Promoting the use of simple pit latrines in rural India: Findings from Bihar, Gujarat, Karnataka and Odisha
For the past three years, r.i.c.e. has been collaborating with 3ie on supporting projects that are testing different strategies for promoting the use of simple pit latrines in rural India. Four teams, comprised of researchers and implementation agencies, came up with different interventions to promote latrine use in rural India, and tested them in four states. Many of these interventions specifically addressed fears surrounding pit emptying that are rooted in ideas of purity and untouchability. There were engaging demonstrations on showing how long it takes for a soak pit to fill and that decomposed sludge looks and feels just like other kinds of fertilizer. They randomly assigned the interventions to be done in some villages and not others. The findings of these studies are now out. You can read the teams’ reports here: Bihar, Gujarat, Karnataka, and Odisha.
Some important lessons we learned from these projects include:
– Research shaped around informing policy is challenging, and difficult to do usefully! These projects got started at a time when the SBM became very active in villages throughout India. What this means is that reported open defecation decreased substantially in many of the study areas, in both places that were randomly assigned to get interventions and those that weren’t. We don’t know whether the reported declines after the SBM reflect real behavior change or whether people simply reported less open defecation because the government had been discouraging it.
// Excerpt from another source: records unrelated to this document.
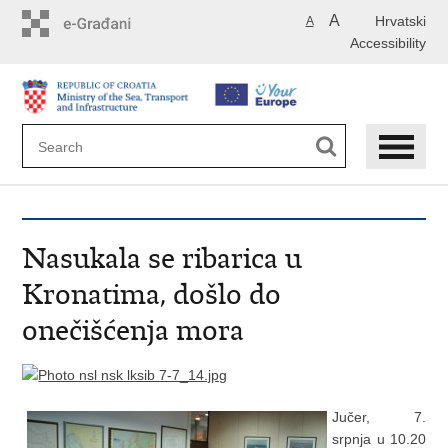
Skip
A
Hrvatski
A
to
Accessibility
main
content
Nasukala se ribarica u
Kronatima, došlo do
onečišćenja mora
Jučer, 7.
srpnja u 10.20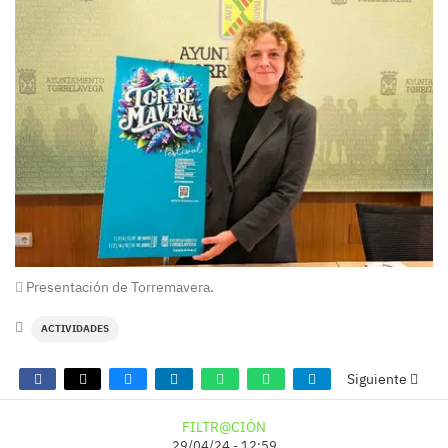
Presentación de Torremavera.
ACTIVIDADES
Siguiente
FILTR@CIÓN
29/04/24 - 12:59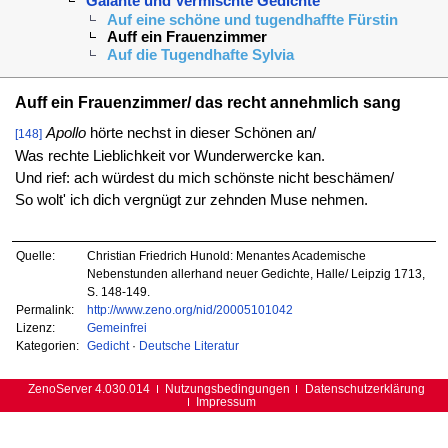
Galante und Vermischte Gedichte
Auf eine schöne und tugendhaffte Fürstin
Auff ein Frauenzimmer
Auf die Tugendhafte Sylvia
Auff ein Frauenzimmer/ das recht annehmlich sang
Apollo
hörte nechst in dieser Schönen an/
[148]
Was rechte Lieblichkeit vor Wunderwercke kan.
Und rief: ach würdest du mich schönste nicht beschämen/
So wolt' ich dich vergnügt zur zehnden Muse nehmen.
Quelle:
Christian Friedrich Hunold: Menantes Academische
Nebenstunden allerhand neuer Gedichte, Halle/ Leipzig 1713,
S. 148-149.
Permalink:
http://www.zeno.org/nid/20005101042
Lizenz:
Gemeinfrei
Kategorien:
Gedicht
·
Deutsche Literatur
ZenoServer 4.030.014
Nutzungsbedingungen
Datenschutzerklärung
Impressum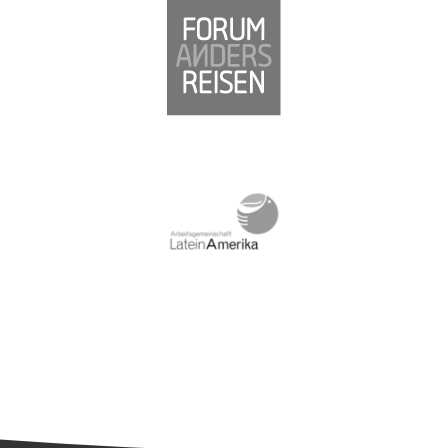
Südamerika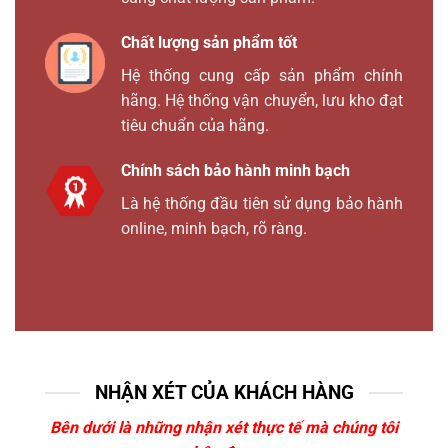
Chất lượng sản phẩm tốt
Hệ thống cung cấp sản phẩm chính
hãng. Hệ thống vận chuyển, lưu kho đạt
tiêu chuẩn của hãng.
Chính sách bảo hành minh bạch
Là hệ thống đầu tiên sử dụng bảo hành
online, minh bạch, rõ ràng.
NHẬN XÉT CỦA KHÁCH HÀNG
Bên dưới là những nhận xét thực tế mà chúng tôi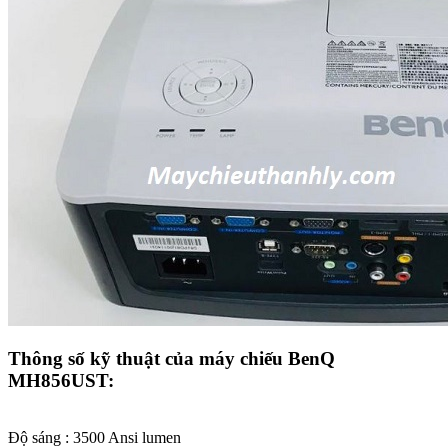
Thông số kỹ thuật của máy chiếu BenQ
MH856UST:
Độ sáng : 3500 Ansi lumen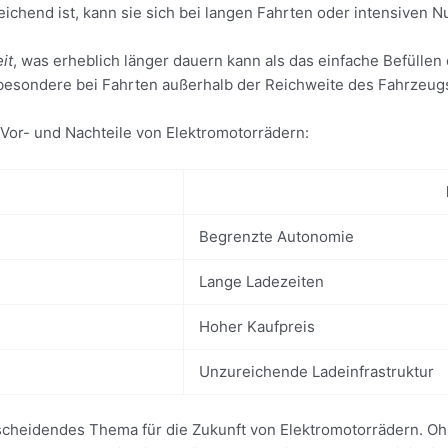
ichend ist, kann sie sich bei langen Fahrten oder intensiven N
it
, was erheblich länger dauern kann als das einfache Befülle
nsbesondere bei Fahrten außerhalb der Reichweite des Fahrzeug
n Vor- und Nachteile von Elektromotorrädern:
Begrenzte Autonomie
Lange Ladezeiten
Hoher Kaufpreis
Unzureichende Ladeinfrastruktur
tscheidendes Thema für die Zukunft von Elektromotorrädern. Ohn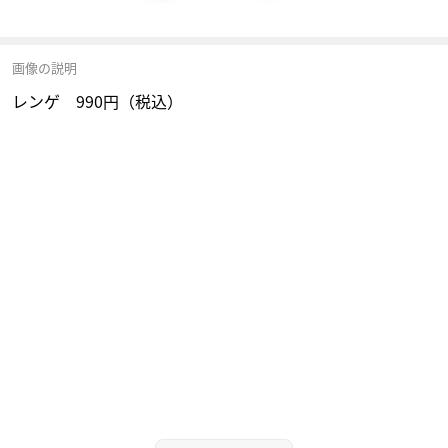
画像の説明
レンゲ 990円（税込）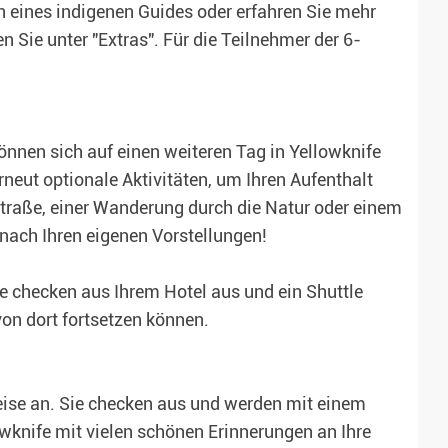
n eines indigenen Guides oder erfahren Sie mehr
n Sie unter "Extras". Für die Teilnehmer der 6-
önnen sich auf einen weiteren Tag in Yellowknife
rneut optionale Aktivitäten, um Ihren Aufenthalt
traße, einer Wanderung durch die Natur oder einem
nach Ihren eigenen Vorstellungen!
e checken aus Ihrem Hotel aus und ein Shuttle
von dort fortsetzen können.
reise an. Sie checken aus und werden mit einem
wknife mit vielen schönen Erinnerungen an Ihre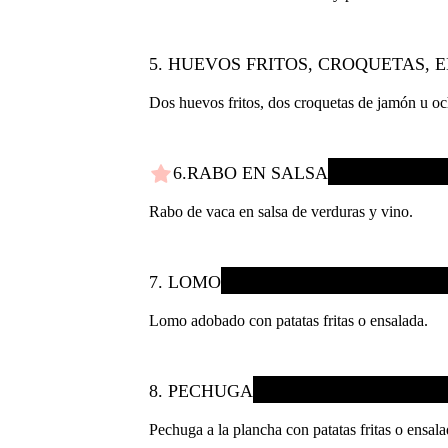
5. HUEVOS FRITOS, CROQUETAS, 
Dos huevos fritos, dos croquetas de jamón u och
6.RABO EN SALSA
Rabo de vaca en salsa de verduras y vino.
7. LOMO
Lomo adobado con patatas fritas o ensalada.
8. PECHUGA
Pechuga a la plancha con patatas fritas o ensala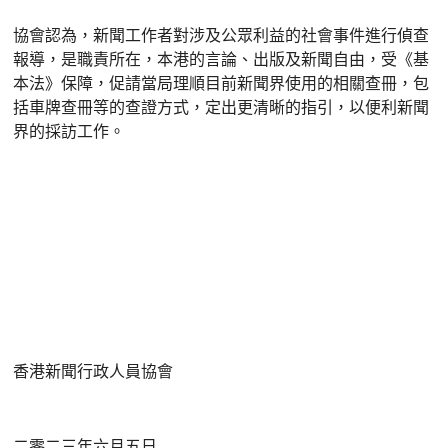
協會認為，新聞工作者對涉及公眾利益的社會事件進行偵查
報導，是職責所在，本港的言論、出版及新聞自由，受《基
本法》保障，促請當局理順目前新聞界使用的相關查冊，包
括車牌查冊等的查證方式，定出更清晰的指引，以便利新聞
界的採訪工作。
香港新聞行政人員協會
二零二三年六月五日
But, they make it difficult to understand how well the interventions themselves worked.
– It is very difficult to change deeply rooted beliefs around purity and untouchability. The Bihar team implemented several demonstrations to educate on pit emptying, and how it is ok for someone in the household to do it. However, in the follow-up survey, most households still reported that pit emptying was “inconvenient,” and they would hire someone else to empty a decomposed pit. These beliefs are unlikely to be changed just by informational campaigns targeted at pit emptying, and may require broader change in beliefs around purity and untouchability.
– We learned a lot about measuring latrine use! A survey experiment found higher rates of reported open defecation from an individual-level question that asks about open defecation or latrine use for every household member, compared to a household-level question that asks about the behavior of everyone in the household in one question. The Gujarat team also developed another tool for measuring latrine use: a physical activity questionnaire that asked how many minutes a person walked to defecate in the fields, among a series of other physical activity questions. This tool was designed to try to hide the open defecation question, to try to minimize social desirability bias. It found slightly less open defecation than the individual questionnaire. See their report for more on this.